China offered to help India's archrival, Pakistan, develop a territory claimed by India. India invited the Dalai Lama, a top irritant to China, to visit a state claimed by China.
Activists of Shiv Sena, a Hindu hardline group, shout slogans as they burn an effigy of China's President Hu Jintao during a protest against the Chinese government in New Delhi October 5.
Adnan Abidi/Reuters
Beijing
China and India have taken a vituperative war of words and diplomatic barbs to an unusual level of tension in recent days, prompting fears that the traditional rivalry between the two Asian giants could spin out of control.
"The most urgent present job for both sides is crisis management," says Han Hua, an expert on South Asia at Peking University. "I don't think either government wants the situation to go further downhill."

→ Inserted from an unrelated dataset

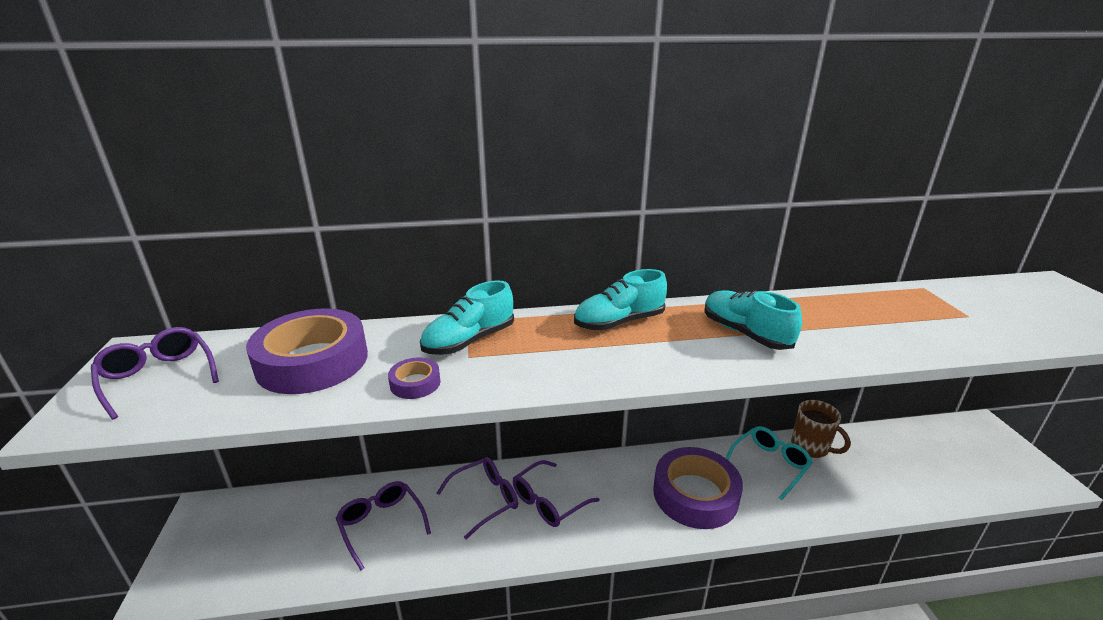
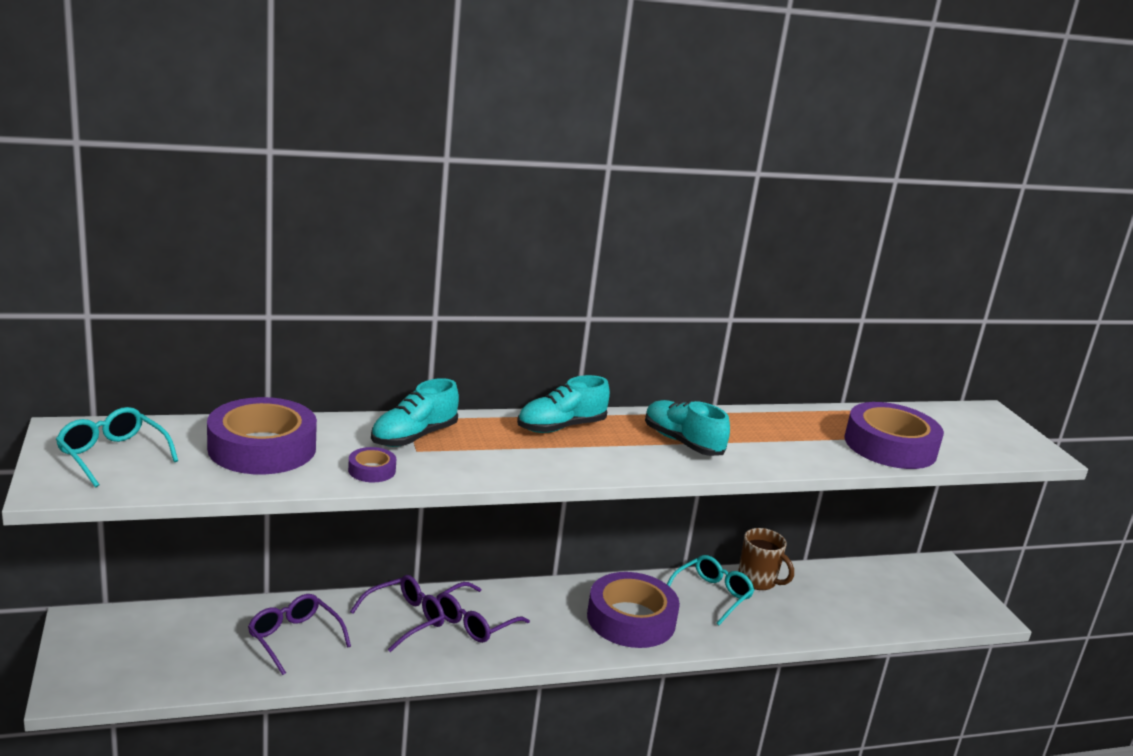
camera: 10 degrees left, 5 degrees down
purple glasses [91,327,219,420] -> turquoise glasses [56,407,178,488]
none -> purple tape [844,402,944,469]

The recent angry exchanges were prompted by a decades-old border dispute over which the two countries went to war in 1962, and which has proved impervious to 13 rounds of negotiations since.
But deeper resentments lie behind the spat, says Shen Dingli, deputy head of China's South Asia Research Institute. "The structural problem is leadership," he argues. "The question is who leads in Asia?"
Trading barbs
The "People's Daily," published by China's ruling Communist party, launched a blistering attack on India last week, accusing it in an editorial of "recklessness and arrogance" and of harboring "the dream of superpower ... mingled with the thought of hegemony."
The tirade followed an expression by the Chinese foreign ministry of its "deep dissatisfaction" with the election campaign visit earlier this month by Indian Prime Minister Manmohan Singh to the northeastern Indian state of Arunachal Pradesh, which China claims as its own territory.